Tags
cellarium, Hortus conclusus, jargonelles, medlars, melon house, quatrefoil, Quincunx, topiary, toxophily
She barricaded her land with hurdles
after the yew tunnel was traumatised
by those encroaching nouveau riche neighbours
with their breeze blocks and concrete pool surround.
They didn’t appreciate her medlars
were medieval and her melon house
was the stairway to a cellarium.
Her quinces failed to impress them, or bless
them with rare quintessence of quietude.
Those meddlers called her eccentric, with her
quatrefoils and quirky quincunx planting.
Jibbering jackdaws in chimneys warned her
that someone was uprooting history;
that eight genus of lilac were being jinxed
and that her jargonelles were jeopardised.

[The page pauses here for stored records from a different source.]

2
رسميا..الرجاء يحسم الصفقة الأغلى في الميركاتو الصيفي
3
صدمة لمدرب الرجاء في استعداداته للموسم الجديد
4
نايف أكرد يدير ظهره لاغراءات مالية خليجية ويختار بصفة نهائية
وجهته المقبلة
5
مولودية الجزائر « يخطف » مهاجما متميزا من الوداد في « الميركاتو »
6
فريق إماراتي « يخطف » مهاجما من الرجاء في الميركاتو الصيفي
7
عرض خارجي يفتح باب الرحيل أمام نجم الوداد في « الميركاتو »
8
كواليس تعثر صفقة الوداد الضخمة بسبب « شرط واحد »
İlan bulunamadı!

Eight thousand snowdrop bulbs were under siege.
Her newly grafted damson came from roots
in an orchard she’d helped a parent plant
fifty years before. Her jardinieres
nurtured joyous japonica bushes;
jeroboam-watered jonquils, jasmine,
but nothing was sacred to those next door.
In her tongue and groove conservatory,
she sat on the mouldering chaise longue
she had rescued from a suburban skip,
so wistful about her wisteria;
watchful of the adjacent “For Sale” sign.
Established yew can take a thousand years:
portions of it were folk her father knew.
But no one would abutt her butts again.
Toxophily was the sport for ladies
who set their sights and achieved a bull’s-eye
with every fleched missile they targetted.
“It’s strange thatch spontaneously combusts,”
the loss adjusters said in their report.
“My topiary skills are improving,”
she mused, as their pantechnicon arrived,
to cackles of derision from her cowls.
“Now I’ll think my green thoughts in a green shade,”
she sighed. “Pruning is so satisfying.”